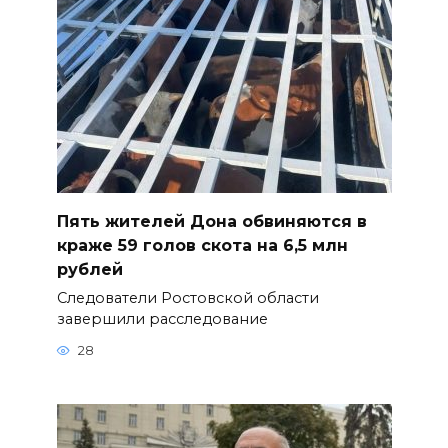
Пять жителей Дона обвиняются в
краже 59 голов скота на 6,5 млн
рублей
Следователи Ростовской области
завершили расследование
28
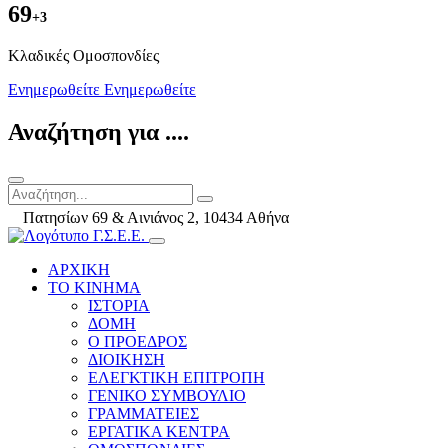
69
+3
Kλαδικές Ομοσπονδίες
Ενημερωθείτε
Ενημερωθείτε
Αναζήτηση για ....
Πατησίων 69 & Αινιάνος 2, 10434 Αθήνα
ΑΡΧΙΚΗ
ΤΟ ΚΙΝΗΜΑ
ΙΣΤΟΡΙΑ
ΔΟΜΗ
Ο ΠΡΟΕΔΡΟΣ
ΔΙΟΙΚΗΣΗ
ΕΛΕΓΚΤΙΚΗ ΕΠΙΤΡΟΠΗ
ΓΕΝΙΚΟ ΣΥΜΒΟΥΛΙΟ
ΓΡΑΜΜΑΤΕΙΕΣ
ΕΡΓΑΤΙΚΑ ΚΕΝΤΡΑ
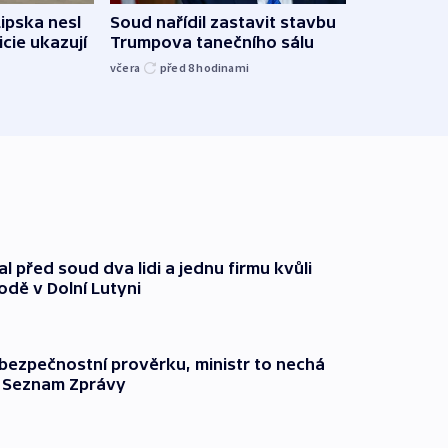
Lipska nesl
Soud nařídil zastavit stavbu
Žido
icie ukazují
Trumpova tanečního sálu
břehu
kriti
včera
před 8
hodinami
před 8
l před soud dva lidi a jednu firmu kvůli
odě v Dolní Lutyni
l bezpečnostní prověrku, ministr to nechá
ší Seznam Zprávy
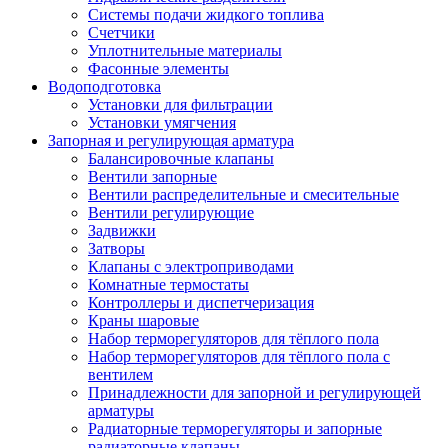
Системы подачи жидкого топлива
Счетчики
Уплотнительные материалы
Фасонные элементы
Водоподготовка
Установки для фильтрации
Установки умягчения
Запорная и регулирующая арматура
Балансировочные клапаны
Вентили запорные
Вентили распределительные и смесительные
Вентили регулирующие
Задвижки
Затворы
Клапаны с электроприводами
Комнатные термостаты
Контроллеры и диспетчеризация
Краны шаровые
Набор терморегуляторов для тёплого пола
Набор терморегуляторов для тёплого пола с
вентилем
Принадлежности для запорной и регулирующей
арматуры
Радиаторные терморегуляторы и запорные
радиаторные клапаны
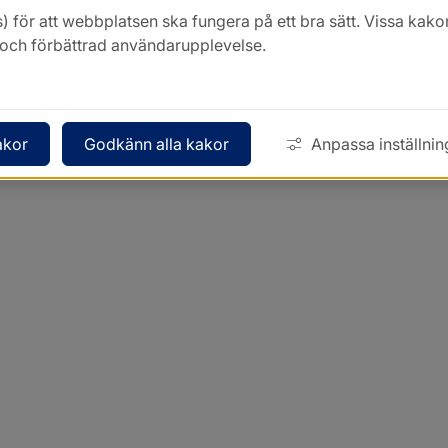
) för att webbplatsen ska fungera på ett bra sätt. Vissa ka
k och förbättrad användarupplevelse.
akor
Godkänn alla kakor
Anpassa inställnin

**What you have to do**: Your answer should consist only of the number of lines in the entries above that include "Установки".

**Exercise result**: 2